Saturday, January 8, 2011

01 The Return by Roberto Bolaño trans. Chris Andrews

Sex, Violence, and Literature

Roberto Bolaño has been at the top of my list of favorite authors for about four years.
Why? Because he's better than you.
I like to think of him as these things:
1. a failed poet that found success in fiction (everyone that fails is better for it)
2. obsessed with all the best themes at the wrong time, and
3. one that died too young (drug circumstances notwithstanding)

I could easily waste 1000 words discussing the letdowns of the translation by Andrews or the crap editing/production job of New Directions, but those are two negative aspects in this new year of optimism and positivity.

The Return
reawakened my love of this Chilean expat. The Savage Detectives has been and remains my favorite work by Bolaño because of the humor, confusion, and scope; Admittedly I've never loved any of his shorter fiction (novellas, short stories).

While there are moments of perfection in all of his writing, I have pages of quotations that forced me laugh, admire, and miss my stop on the train, The Return finds a way to make those moments span an entire story that creates a feeling of eternity but can be read in 30 minutes. It's hard to explain, but within the 13 stories in this collection I felt fear, anger, love, arousal, disgust, awe, and satisfaction.

Yeah, I said aroused. "Joanna Silvestri" is a fantasy. Not my fantasy, but Bolaño makes her yours. I was happy the book is hardbound, just wished it was a bit bigger.

Sex is an obsession for Bolaño-themes of prostitution, pornography, and whores collide with violence and revenge. The story titled "Murdering Whores" really is about a whore that murders. Bolaño doesn't play with cliché. His background in poetry will not allow it. But he knows sex. Sex is used as bait, pleasure, profession, and child rearing.

Why is this worth reading and rereading? Because it is poetry. It makes you experience everything for the first time again, every time. Bolaño creates characters that are realistic, believable, and at the same time you wish they weren't. Nazis, Russians, ghosts, detectives.

Oh yeah, there's an awesome story about witchcraft in the Spanish First Division and Champion's League. I think Bolaño wrote that one for me though.

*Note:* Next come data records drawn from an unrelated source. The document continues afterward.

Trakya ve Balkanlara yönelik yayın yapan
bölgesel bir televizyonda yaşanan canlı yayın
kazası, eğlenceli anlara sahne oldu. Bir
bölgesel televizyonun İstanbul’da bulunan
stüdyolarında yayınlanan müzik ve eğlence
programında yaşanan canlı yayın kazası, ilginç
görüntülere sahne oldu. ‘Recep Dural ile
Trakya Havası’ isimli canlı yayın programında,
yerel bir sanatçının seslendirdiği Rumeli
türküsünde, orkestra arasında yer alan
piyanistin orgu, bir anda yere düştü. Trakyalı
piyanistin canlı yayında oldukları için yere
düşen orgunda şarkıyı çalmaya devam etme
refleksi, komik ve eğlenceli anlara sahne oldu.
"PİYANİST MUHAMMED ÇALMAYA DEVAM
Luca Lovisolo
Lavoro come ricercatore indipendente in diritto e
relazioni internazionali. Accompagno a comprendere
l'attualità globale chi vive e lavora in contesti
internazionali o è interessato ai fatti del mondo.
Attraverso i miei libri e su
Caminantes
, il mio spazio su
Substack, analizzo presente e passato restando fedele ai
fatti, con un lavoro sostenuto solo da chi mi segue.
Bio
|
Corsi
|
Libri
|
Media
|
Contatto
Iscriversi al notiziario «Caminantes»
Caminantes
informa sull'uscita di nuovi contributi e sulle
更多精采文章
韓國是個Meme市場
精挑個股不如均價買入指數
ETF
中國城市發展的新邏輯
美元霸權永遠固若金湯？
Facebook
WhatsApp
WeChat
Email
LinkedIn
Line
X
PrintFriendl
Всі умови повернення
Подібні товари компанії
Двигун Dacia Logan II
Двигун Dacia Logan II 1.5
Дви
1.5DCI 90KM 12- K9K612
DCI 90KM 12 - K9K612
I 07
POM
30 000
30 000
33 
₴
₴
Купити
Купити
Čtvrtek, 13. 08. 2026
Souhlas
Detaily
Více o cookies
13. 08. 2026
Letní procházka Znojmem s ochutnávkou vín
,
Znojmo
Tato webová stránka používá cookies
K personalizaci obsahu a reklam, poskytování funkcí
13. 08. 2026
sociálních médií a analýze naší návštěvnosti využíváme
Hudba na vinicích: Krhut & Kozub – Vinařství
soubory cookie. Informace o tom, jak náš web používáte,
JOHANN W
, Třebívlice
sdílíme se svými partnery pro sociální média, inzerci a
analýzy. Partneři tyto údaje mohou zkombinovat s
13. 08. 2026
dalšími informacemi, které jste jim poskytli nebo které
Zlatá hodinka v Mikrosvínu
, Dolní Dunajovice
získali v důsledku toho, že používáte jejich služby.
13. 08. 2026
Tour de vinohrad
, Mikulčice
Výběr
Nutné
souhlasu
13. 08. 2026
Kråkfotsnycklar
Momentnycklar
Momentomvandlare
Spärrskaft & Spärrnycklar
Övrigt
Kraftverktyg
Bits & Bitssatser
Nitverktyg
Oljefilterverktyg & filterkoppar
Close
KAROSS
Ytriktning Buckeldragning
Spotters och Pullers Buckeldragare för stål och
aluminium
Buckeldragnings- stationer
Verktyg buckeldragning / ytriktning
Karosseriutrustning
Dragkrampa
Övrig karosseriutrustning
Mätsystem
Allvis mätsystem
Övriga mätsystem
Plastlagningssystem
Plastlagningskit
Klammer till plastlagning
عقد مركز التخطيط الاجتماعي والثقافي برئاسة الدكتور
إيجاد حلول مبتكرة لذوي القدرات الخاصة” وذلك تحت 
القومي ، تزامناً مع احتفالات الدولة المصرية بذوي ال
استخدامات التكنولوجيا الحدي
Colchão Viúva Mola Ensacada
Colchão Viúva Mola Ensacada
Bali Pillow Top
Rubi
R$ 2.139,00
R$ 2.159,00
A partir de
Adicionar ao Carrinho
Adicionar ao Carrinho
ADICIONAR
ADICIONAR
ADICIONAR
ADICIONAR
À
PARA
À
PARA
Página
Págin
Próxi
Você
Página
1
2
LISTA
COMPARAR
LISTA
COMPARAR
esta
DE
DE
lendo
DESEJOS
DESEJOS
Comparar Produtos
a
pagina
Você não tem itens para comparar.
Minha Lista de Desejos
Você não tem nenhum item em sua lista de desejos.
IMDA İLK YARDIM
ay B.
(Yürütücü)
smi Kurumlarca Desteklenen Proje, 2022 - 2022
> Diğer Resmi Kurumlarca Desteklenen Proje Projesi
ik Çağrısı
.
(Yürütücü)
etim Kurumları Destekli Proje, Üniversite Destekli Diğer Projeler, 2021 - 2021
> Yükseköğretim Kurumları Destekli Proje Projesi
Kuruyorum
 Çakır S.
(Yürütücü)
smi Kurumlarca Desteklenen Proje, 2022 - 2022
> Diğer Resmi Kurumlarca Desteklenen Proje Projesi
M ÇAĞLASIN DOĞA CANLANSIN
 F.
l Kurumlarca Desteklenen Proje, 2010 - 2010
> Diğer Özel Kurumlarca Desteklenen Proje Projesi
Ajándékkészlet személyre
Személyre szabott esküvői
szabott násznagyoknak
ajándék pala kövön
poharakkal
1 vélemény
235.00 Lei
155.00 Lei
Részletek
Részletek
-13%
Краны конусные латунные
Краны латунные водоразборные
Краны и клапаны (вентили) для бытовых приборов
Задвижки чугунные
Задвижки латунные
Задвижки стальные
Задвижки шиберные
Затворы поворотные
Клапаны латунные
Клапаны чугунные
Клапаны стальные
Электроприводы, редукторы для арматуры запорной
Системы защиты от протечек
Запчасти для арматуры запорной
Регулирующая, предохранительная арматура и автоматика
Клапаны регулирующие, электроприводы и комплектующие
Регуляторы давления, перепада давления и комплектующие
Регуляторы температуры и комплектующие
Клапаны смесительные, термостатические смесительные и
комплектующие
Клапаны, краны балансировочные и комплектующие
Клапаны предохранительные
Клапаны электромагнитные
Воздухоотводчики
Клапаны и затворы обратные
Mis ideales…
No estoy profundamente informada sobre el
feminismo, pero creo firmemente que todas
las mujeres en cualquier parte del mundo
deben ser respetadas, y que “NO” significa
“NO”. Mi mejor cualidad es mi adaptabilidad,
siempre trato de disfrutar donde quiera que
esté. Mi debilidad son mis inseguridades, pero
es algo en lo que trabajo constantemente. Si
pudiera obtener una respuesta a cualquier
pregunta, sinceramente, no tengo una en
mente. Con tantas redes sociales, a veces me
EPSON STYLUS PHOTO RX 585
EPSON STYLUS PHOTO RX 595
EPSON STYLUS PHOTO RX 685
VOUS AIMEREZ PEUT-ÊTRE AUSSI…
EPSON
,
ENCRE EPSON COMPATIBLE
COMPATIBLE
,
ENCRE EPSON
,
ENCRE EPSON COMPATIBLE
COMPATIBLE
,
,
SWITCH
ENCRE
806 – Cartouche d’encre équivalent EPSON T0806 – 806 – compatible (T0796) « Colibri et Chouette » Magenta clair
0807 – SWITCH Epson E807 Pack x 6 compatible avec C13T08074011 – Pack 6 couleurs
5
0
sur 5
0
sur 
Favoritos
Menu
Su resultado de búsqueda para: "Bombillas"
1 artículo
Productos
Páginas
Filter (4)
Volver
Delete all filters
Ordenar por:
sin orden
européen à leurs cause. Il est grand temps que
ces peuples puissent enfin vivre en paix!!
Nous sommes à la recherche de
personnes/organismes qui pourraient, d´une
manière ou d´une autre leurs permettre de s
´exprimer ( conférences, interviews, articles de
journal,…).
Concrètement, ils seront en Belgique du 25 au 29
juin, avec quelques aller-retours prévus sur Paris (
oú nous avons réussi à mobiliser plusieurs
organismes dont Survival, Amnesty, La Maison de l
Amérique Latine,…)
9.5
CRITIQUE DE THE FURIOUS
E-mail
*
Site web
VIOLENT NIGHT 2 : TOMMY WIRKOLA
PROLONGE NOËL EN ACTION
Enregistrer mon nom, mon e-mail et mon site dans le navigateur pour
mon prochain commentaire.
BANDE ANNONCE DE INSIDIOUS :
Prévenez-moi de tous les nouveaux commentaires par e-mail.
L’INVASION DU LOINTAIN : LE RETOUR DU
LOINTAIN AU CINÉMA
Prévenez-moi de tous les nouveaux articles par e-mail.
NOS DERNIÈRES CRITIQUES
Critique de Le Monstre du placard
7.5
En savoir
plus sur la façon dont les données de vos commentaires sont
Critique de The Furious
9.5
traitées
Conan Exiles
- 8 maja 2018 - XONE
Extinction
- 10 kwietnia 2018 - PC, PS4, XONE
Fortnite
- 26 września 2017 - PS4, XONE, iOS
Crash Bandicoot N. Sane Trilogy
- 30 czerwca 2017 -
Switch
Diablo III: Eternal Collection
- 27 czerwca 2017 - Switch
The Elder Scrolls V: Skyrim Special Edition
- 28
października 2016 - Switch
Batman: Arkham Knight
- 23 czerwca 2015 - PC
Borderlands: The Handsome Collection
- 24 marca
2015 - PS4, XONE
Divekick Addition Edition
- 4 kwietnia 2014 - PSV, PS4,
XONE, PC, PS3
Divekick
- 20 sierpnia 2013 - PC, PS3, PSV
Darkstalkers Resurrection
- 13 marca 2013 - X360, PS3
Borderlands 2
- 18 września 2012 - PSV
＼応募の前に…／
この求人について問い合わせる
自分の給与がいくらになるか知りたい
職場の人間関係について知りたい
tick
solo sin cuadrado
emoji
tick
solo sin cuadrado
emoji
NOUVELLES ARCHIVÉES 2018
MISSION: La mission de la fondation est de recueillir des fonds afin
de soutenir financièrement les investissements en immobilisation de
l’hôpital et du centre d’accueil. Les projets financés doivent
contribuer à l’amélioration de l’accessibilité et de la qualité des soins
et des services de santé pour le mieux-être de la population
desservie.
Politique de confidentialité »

p.s.-if you think this is crude and that you, as a self respecting young woman or man, would never read such trash, be happy I didn't mention the story on necrophilia

3 comments:

Christopher said...

As a self-respecting young woman or man, I would never read this trash.

lawnwrangler said...

and emma makes your top ten list?

jane austen called, she wants her smut novels back.

How'd the new regents go? any kids tell helen keller jokes?

How'd Helen burn her ear?

Christopher said...

The Regents sucked. And I'm not going to answer your joke about Helen Keller and the iron.

Anyway, change your total/booklist, and welcome!